Activity:
Write the data out again exactly and in full.

Recorded data:

+--

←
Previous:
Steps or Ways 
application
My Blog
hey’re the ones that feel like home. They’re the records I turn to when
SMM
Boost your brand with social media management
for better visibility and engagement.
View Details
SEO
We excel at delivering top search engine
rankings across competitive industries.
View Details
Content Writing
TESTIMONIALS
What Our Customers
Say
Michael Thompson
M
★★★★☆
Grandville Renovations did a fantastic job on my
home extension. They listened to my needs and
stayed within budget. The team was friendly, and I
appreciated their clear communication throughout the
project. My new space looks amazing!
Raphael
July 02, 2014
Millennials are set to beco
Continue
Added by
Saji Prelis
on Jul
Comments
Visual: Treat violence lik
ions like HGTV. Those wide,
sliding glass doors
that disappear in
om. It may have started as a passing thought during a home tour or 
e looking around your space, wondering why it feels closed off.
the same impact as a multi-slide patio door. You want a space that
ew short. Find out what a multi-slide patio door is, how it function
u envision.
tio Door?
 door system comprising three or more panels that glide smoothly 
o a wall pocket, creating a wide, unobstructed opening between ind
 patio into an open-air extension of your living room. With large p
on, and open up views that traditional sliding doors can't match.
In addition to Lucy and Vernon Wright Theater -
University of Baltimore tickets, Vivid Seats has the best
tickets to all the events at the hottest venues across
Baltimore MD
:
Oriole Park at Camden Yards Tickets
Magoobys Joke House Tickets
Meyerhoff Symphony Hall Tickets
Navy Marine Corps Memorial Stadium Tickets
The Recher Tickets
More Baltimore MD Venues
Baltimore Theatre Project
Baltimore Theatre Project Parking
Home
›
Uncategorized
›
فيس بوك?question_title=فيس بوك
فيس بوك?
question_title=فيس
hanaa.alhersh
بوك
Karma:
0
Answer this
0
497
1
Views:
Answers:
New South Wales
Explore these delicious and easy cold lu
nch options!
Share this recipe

+--

Output below:
←
Previous:
Steps or Ways 
application
My Blog
hey’re the ones that feel like home. They’re the records I turn to when
SMM
Boost your brand with social media management
for better visibility and engagement.
View Details
SEO
We excel at delivering top search engine
rankings across competitive industries.
View Details
Content Writing
TESTIMONIALS
What Our Customers
Say
Michael Thompson
M
★★★★☆
Grandville Renovations did a fantastic job on my
home extension. They listened to my needs and
stayed within budget. The team was friendly, and I
appreciated their clear communication throughout the
project. My new space looks amazing!
Raphael
July 02, 2014
Millennials are set to beco
Continue
Added by
Saji Prelis
on Jul
Comments
Visual: Treat violence lik
ions like HGTV. Those wide,
sliding glass doors
that disappear in
om. It may have started as a passing thought during a home tour or 
e looking around your space, wondering why it feels closed off.
the same impact as a multi-slide patio door. You want a space that
ew short. Find out what a multi-slide patio door is, how it function
u envision.
tio Door?
 door system comprising three or more panels that glide smoothly 
o a wall pocket, creating a wide, unobstructed opening between ind
 patio into an open-air extension of your living room. With large p
on, and open up views that traditional sliding doors can't match.
In addition to Lucy and Vernon Wright Theater -
University of Baltimore tickets, Vivid Seats has the best
tickets to all the events at the hottest venues across
Baltimore MD
:
Oriole Park at Camden Yards Tickets
Magoobys Joke House Tickets
Meyerhoff Symphony Hall Tickets
Navy Marine Corps Memorial Stadium Tickets
The Recher Tickets
More Baltimore MD Venues
Baltimore Theatre Project
Baltimore Theatre Project Parking
Home
›
Uncategorized
›
فيس بوك?question_title=فيس بوك
فيس بوك?
question_title=فيس
hanaa.alhersh
بوك
Karma:
0
Answer this
0
497
1
Views:
Answers:
New South Wales
Explore these delicious and easy cold lu
nch options!
Share this recipe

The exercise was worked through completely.